Saturday, September 5, 2009

SuperSucker

I bought a vacuum. Two thousand watts of cheaply made supersucking household domesticy. Ahhh. I love it almost as much as my kitchen.

The vacuum is good for everything. I give them hell. These things don’t only do floors. They do window sills. Blinds. Skirting boards. Upholstery. This thing will suck up all the dead flies out of the light fittings. Hell, why bother with swiping a spiderweb down with a cobweb brush? Don’t you get sick of the fucking spiders crawling down the handle, or falling off on to the floor? Suck them out of existence and the spider that came with it will disappear in a whirlwind of cyclonic beauty.

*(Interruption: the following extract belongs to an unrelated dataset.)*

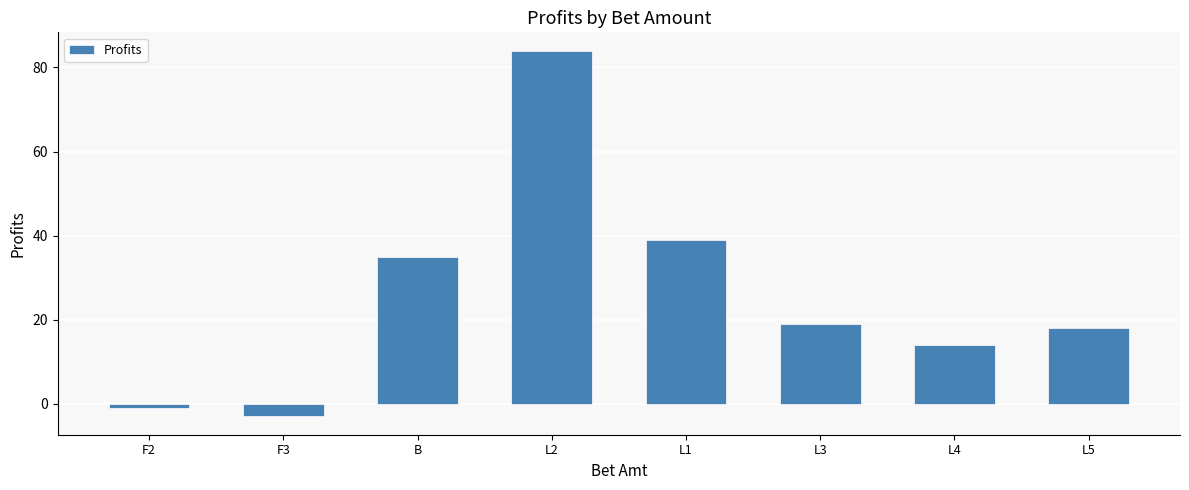

What is the difference between the maximum and minimum values?

87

Deeply engrossed in my domestic supersucking bliss I decided to clean the bathroom. I did the edges of the mirror, the top of the lightswitch, in beside and behind the toilet. All was going well, beautifully even. And then I spotted a bunch of offensive dust specks on top of the toilet roll holder. Well we’ll just suck those out of existence too then!

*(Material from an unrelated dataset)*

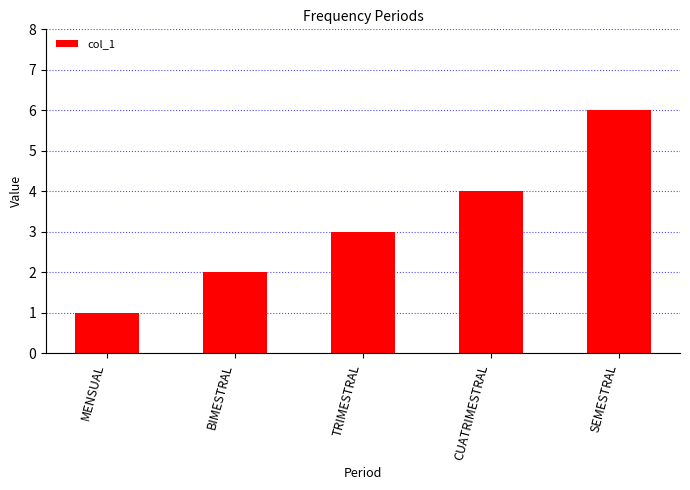

Is it true that the value at SEMESTRAL is 9?

False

Note to Self: In future DO NOT place the nozzle of the supersucking awesome vacuum cleaner (on maximum suckage setting) anywhere near a toilet roll.

Before I knew it, the entire roll was gone. Unravelled all the way down the tube and spinning madly in the cyclonic catcher. Holy shit that was quick! I thought as I started to laugh, standing alone in my own bathroom holding a vacuum nozzle and looking at the empty roll on the holder.

So from now on I think I’ll stick to vacuum cleaning everything except the roll holder.

2 comments:

Anonymous said...

ha! i'm terrified of vacuums. me and the dogs, you know. but that's funny =)

dive said...

This is getting scary: Vic the Domestic Goddess!
Sheesh! When you start wearing an apron I'll know it's time for me to die.